P.S. I'll also note that v0.14 and v1.10 don't have compatible indices, which can also cause a segfault. You should make sure that the index was generated with the version of salmon with which you are attempting to quantify.
--Rob
Hi Rob,
Thanks for your reply. When I run salmon --version I get this:
<jemalloc>: MADV_DONTNEED does not work (memset will be used instead)
<jemalloc>: (This is the expected behaviour if you are running under QEMU)
salmon 1.10.2
I'm running the script using Nextflow in a Docker container. However whether I run the script locally, within Nextflow or on a HPC cluster, it weirdly runs using salmon v0.14.1 (despite me specifying in my environment.yml file to use 1.10.2) and gives the same error. I also installed Salmon through a bioconda channel, not sure if that has any impact.
On your last point - I haven't noticed different versions being used but I'll look out for this.
Hi @astrdhr,
Ok, so the difference between the version you get on the command line, versus the version you get when you actually attempt to run your script to process your data, is certainly a point of concern. In general, the behavior you are seeing during runtime seems like it may be an artifact of not having a compatible index.

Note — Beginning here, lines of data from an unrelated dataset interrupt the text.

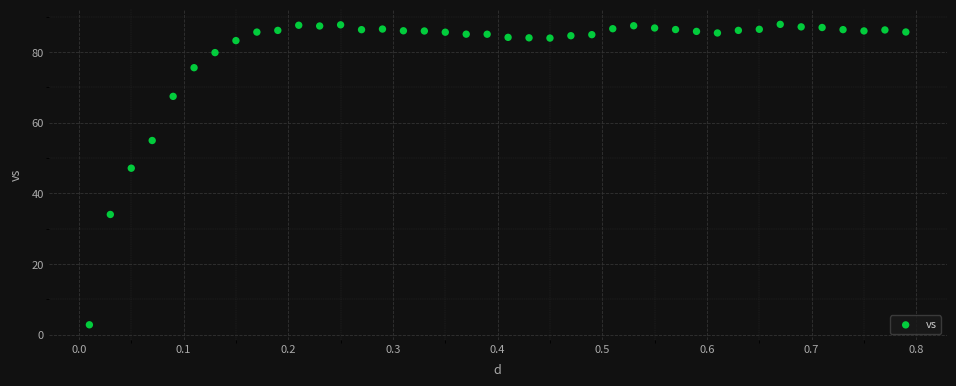

What Y value in the scatter plot is closest to 45?

47.2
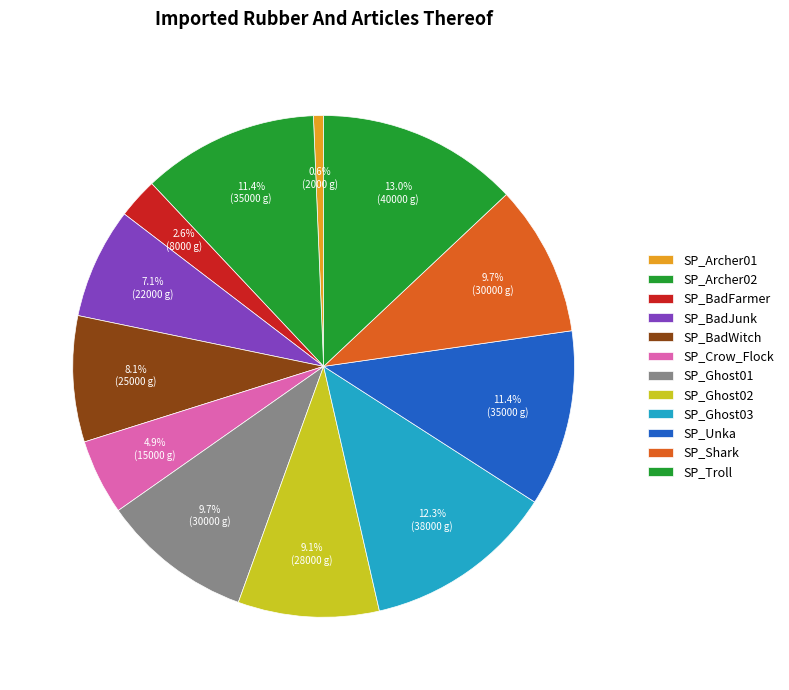

How many segments does this pie chart have?

12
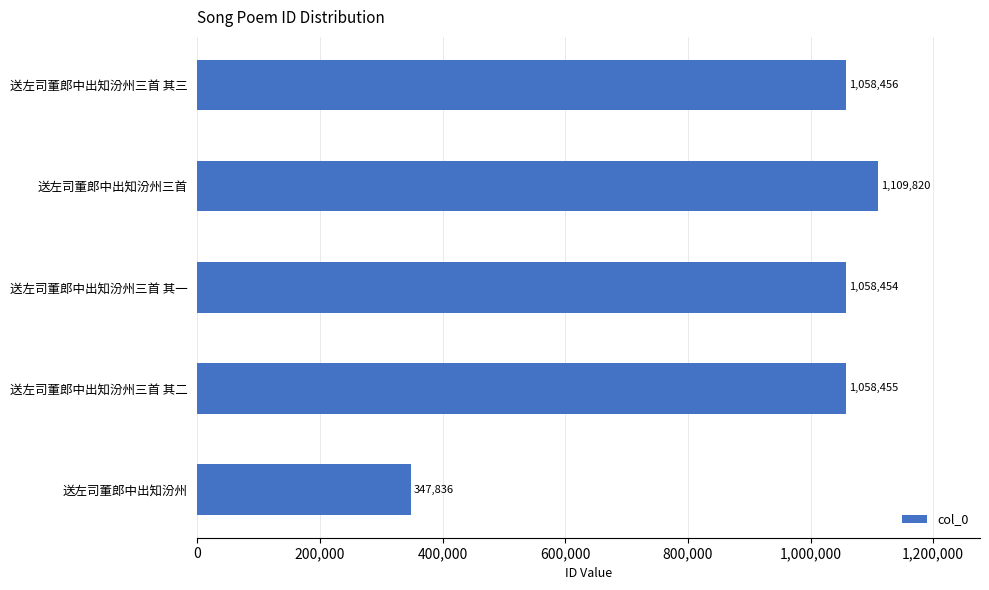

What is the difference between the maximum and second lowest values?

51366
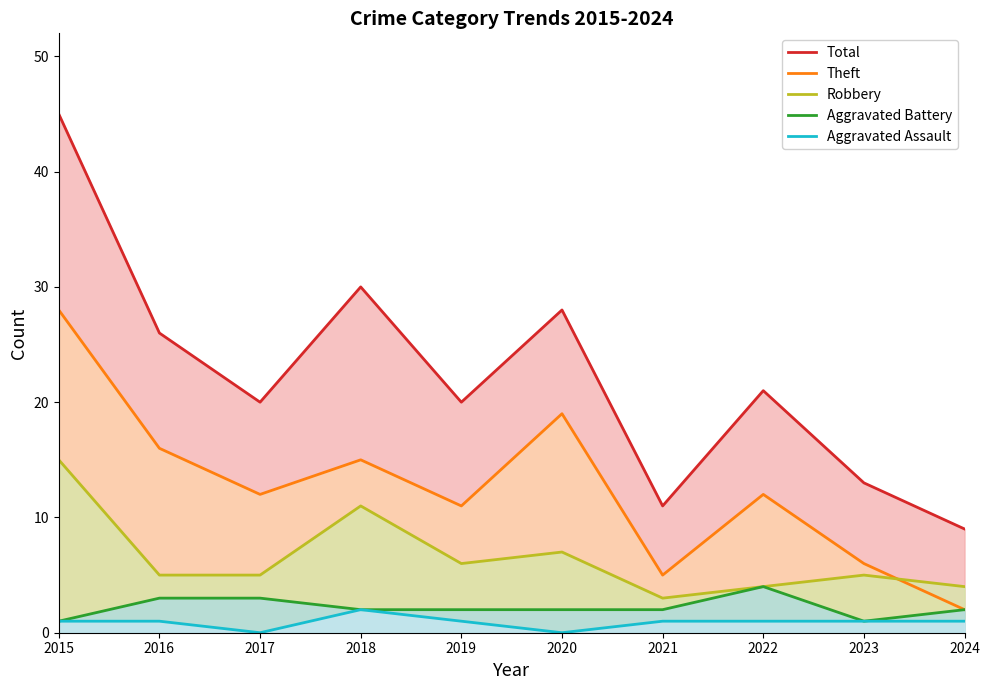

In Robbery, how many points are higher than both neighbors (excluding endpoints)?

3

Is it possible for you to do a "test run" outside of the Nextflow script? Since you are getting v1.10.2 locally, and this version should work without segmentation fault, that would at least let us narrow the issue down to different versions of salmon being invoked at different stages of the pipeline. At that point, it may be a Nextflow / nf-core issue, but those folks are great and will be able to help in a jiffy!
--Rob
Hi @rob-p,
I think I have figured out the issue. It seems like there's a dependency conflict with the ICU (international components for unicode) package between Salmon and R. It's been mentioned in this issue as well: #594. I cannot have both the newest version of R and Salmon in the same environment.
For context I've been installing Salmon>=1.10.1 through the bioconda channel, and base-r>=4.3.2 through conda-forge. Whenever I have R in the same environment, Salmon defaults to v0.14.1 during use (but the newest version when on the command line). If I remove R, Salmon defaults to the newest version during use and on the command line and works as normal.